Oregon plans to reimburse providers for currently care coordination services that were previously non‐reimbursable. The Oregon Health Policy Board has directed the Oregon Health Authority to pursue innovative payment methodologies. Such innovative payment methodologies must:

  • Provide financial support for meeting PCPCH standards;

  • Recognize the three levels of PCPCH tiering; and

  • Base reimbursement on the quality rather than the quantity of services provided.
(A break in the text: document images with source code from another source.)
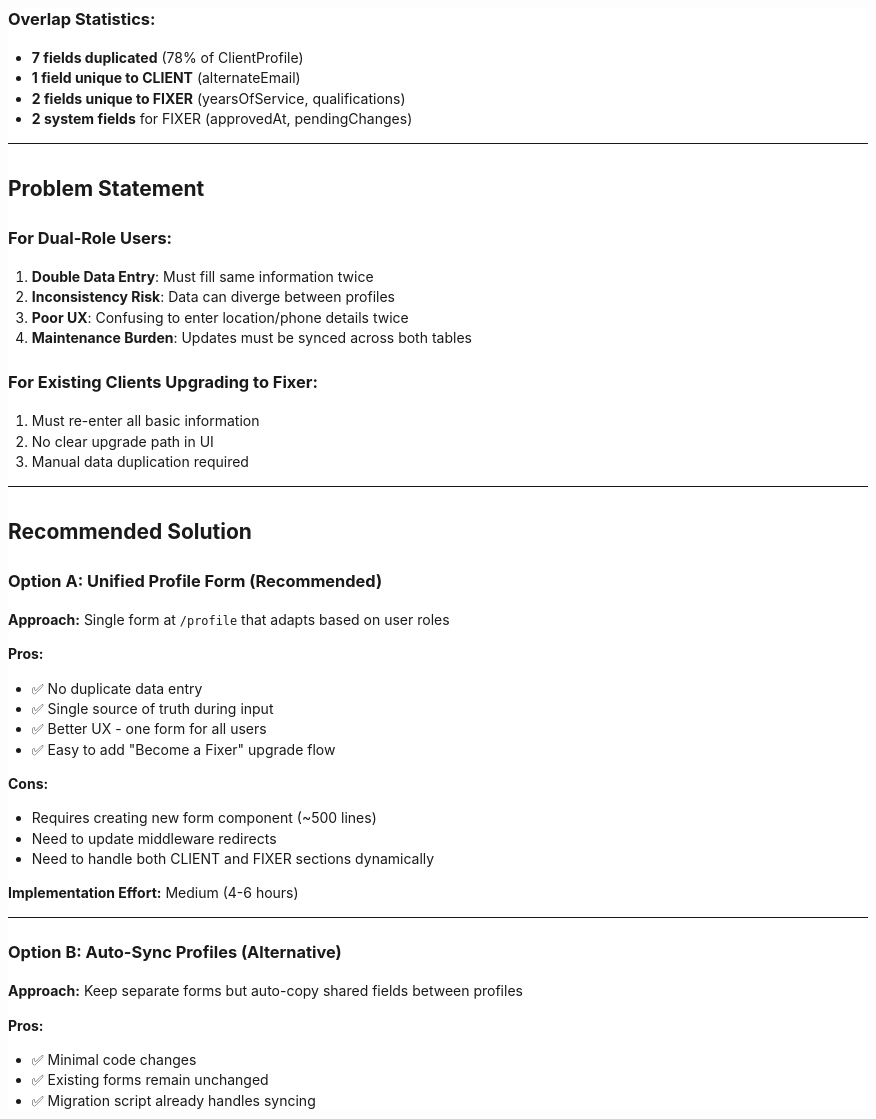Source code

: ### Overlap Statistics:
- **7 fields duplicated** (78% of ClientProfile)
- **1 field unique to CLIENT** (alternateEmail)
- **2 fields unique to FIXER** (yearsOfService, qualifications)
- **2 system fields** for FIXER (approvedAt, pendingChanges)

---

## Problem Statement

### For Dual-Role Users:
1. **Double Data Entry**: Must fill same information twice
2. **Inconsistency Risk**: Data can diverge between profiles
3. **Poor UX**: Confusing to enter location/phone details twice
4. **Maintenance Burden**: Updates must be synced across both tables

### For Existing Clients Upgrading to Fixer:
1. Must re-enter all basic information
2. No clear upgrade path in UI
3. Manual data duplication required

---

## Recommended Solution

### Option A: Unified Profile Form (Recommended)
**Approach:** Single form at `/profile` that adapts based on user roles

**Pros:**
- ✅ No duplicate data entry
- ✅ Single source of truth during input
- ✅ Better UX - one form for all users
- ✅ Easy to add "Become a Fixer" upgrade flow

**Cons:**
- Requires creating new form component (~500 lines)
- Need to update middleware redirects
- Need to handle both CLIENT and FIXER sections dynamically

**Implementation Effort:** Medium (4-6 hours)

---

### Option B: Auto-Sync Profiles (Alternative)
**Approach:** Keep separate forms but auto-copy shared fields between profiles

**Pros:**
- ✅ Minimal code changes
- ✅ Existing forms remain unchanged
- ✅ Migration script already handles syncing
If an MCO or carrier does not pursue an innovative payment arrangement, a specific additional payment is made to practices meeting PCPCH criteria. This payment corresponds to the PCPCH Tier for which a practice qualifies (Tier 3 > Tier 2 > Tier 1). When developing the payment rate, the MCO and/or carrier must consider the costs practices incur for meeting the PCPCH criteria, including, but not limited to:

  • Electronic medical record implementation and upgrade;

  • Care coordination; and

  • Dedicated time to quality improvement.

Supporting Practices

Chapter 595 of the 2009 Oregon Laws required OHPR to establish a learning collaborative for state agencies, payers, providers, and third party administrators to: 

  1. Share information about quality improvement;
  2. Share best practices that increase access to culturally competent and linguistically appropriate care;
  3. Share best practices that increase the adoption and use of the latest techniques in effective and cost-effective patient centered care;
  4. Coordinate efforts to develop and test methods to align financial incentives to support patient centered primary care homes;
  5. Share best practices for maximizing the utilization of patient centered primary care homes by individuals enrolled in medical assistance programs, including culturally specific and targeted outreach and direct assistance with applications to adults and children of racial, ethnic and language minority communities and other underserved populations;
  6. Coordinate efforts to conduct research on patient centered primary care homes and evaluate strategies to implement the patient centered primary care home to improve health status and quality and reduce overall health care costs; and
  7. Share best practices for maximizing integration to ensure that patients have access to comprehensive primary care, including preventative and disease management services

Measuring Results

Chapter 595 of the 2009 Oregon Laws requires practices receiving Patient-Centered Primary Care Home (PCPCH) reimbursement to report quality measures specified by OHPR. Proposed PCPCH measures vary by tier, and can be found in Appendices C and D of the Standards Advisory Committee’s final report.

Under the upcoming Integrated and Coordinated Health Care Delivery System, CCOs will be required to report uniform quality measures for PCPCHs to OHA.

PCPCH efforts will be included in a statewide scorecard to measure success for the Action Plan for Health across the OHA lines of coverage as well as statewide.